Review the material and extract every line in which the word "fastas" occurs.

::::

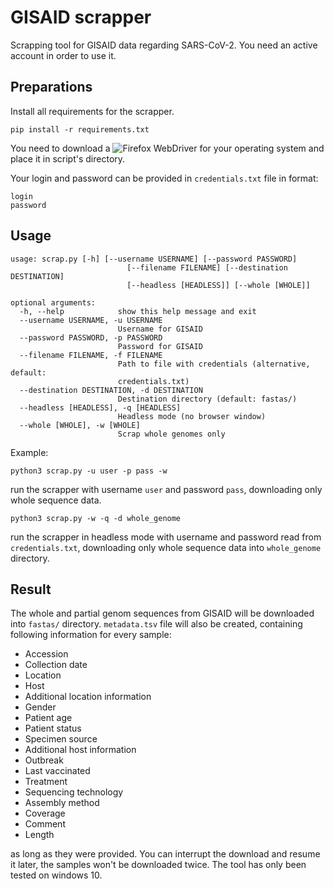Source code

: # GISAID scrapper
Scrapping tool for GISAID data regarding SARS-CoV-2. You need an active account in order to use it. 

## Preparations
Install all requirements for the scrapper.
```
pip install -r requirements.txt
```
You need to download a ![Firefox WebDriver](https://github.com/mozilla/geckodriver/releases) for your operating system and place it in script's directory.

Your login and password can be provided in `credentials.txt` file in format:
```
login
password
```

## Usage
```
usage: scrap.py [-h] [--username USERNAME] [--password PASSWORD]  
                          [--filename FILENAME] [--destination DESTINATION] 
                          [--headless [HEADLESS]] [--whole [WHOLE]]

optional arguments:
  -h, --help            show this help message and exit
  --username USERNAME, -u USERNAME
                        Username for GISAID
  --password PASSWORD, -p PASSWORD
                        Password for GISAID
  --filename FILENAME, -f FILENAME
                        Path to file with credentials (alternative, default:
                        credentials.txt)
  --destination DESTINATION, -d DESTINATION
                        Destination directory (default: fastas/)
  --headless [HEADLESS], -q [HEADLESS]
                        Headless mode (no browser window)
  --whole [WHOLE], -w [WHOLE]
                        Scrap whole genomes only
```
Example:
```
python3 scrap.py -u user -p pass -w
```
run the scrapper with username `user` and password `pass`, downloading only whole sequence data.
```
python3 scrap.py -w -q -d whole_genome
```
run the scrapper in headless mode with username and password read from `credentials.txt`, downloading only whole sequence data
into `whole_genome` directory.

## Result
The whole and partial genom sequences from GISAID will be downloaded into `fastas/` directory. `metadata.tsv` file will also be created, containing following information for every sample:

* Accession
* Collection date	
* Location	
* Host	
* Additional location information	
* Gender	
* Patient age	
* Patient status	
* Specimen source	
* Additional host information	
* Outbreak	
* Last vaccinated	
* Treatment	
* Sequencing technology	
* Assembly method	
* Coverage	
* Comment	
* Length

as long as they were provided.
You can interrupt the download and resume it later, the samples won't be downloaded twice. 
The tool has only been tested on windows 10.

::::

EXERCISE RESPONSE.
                        Destination directory (default: fastas/)
The whole and partial genom sequences from GISAID will be downloaded into `fastas/` directory. `metadata.tsv` file will also be created, containing following information for every sample:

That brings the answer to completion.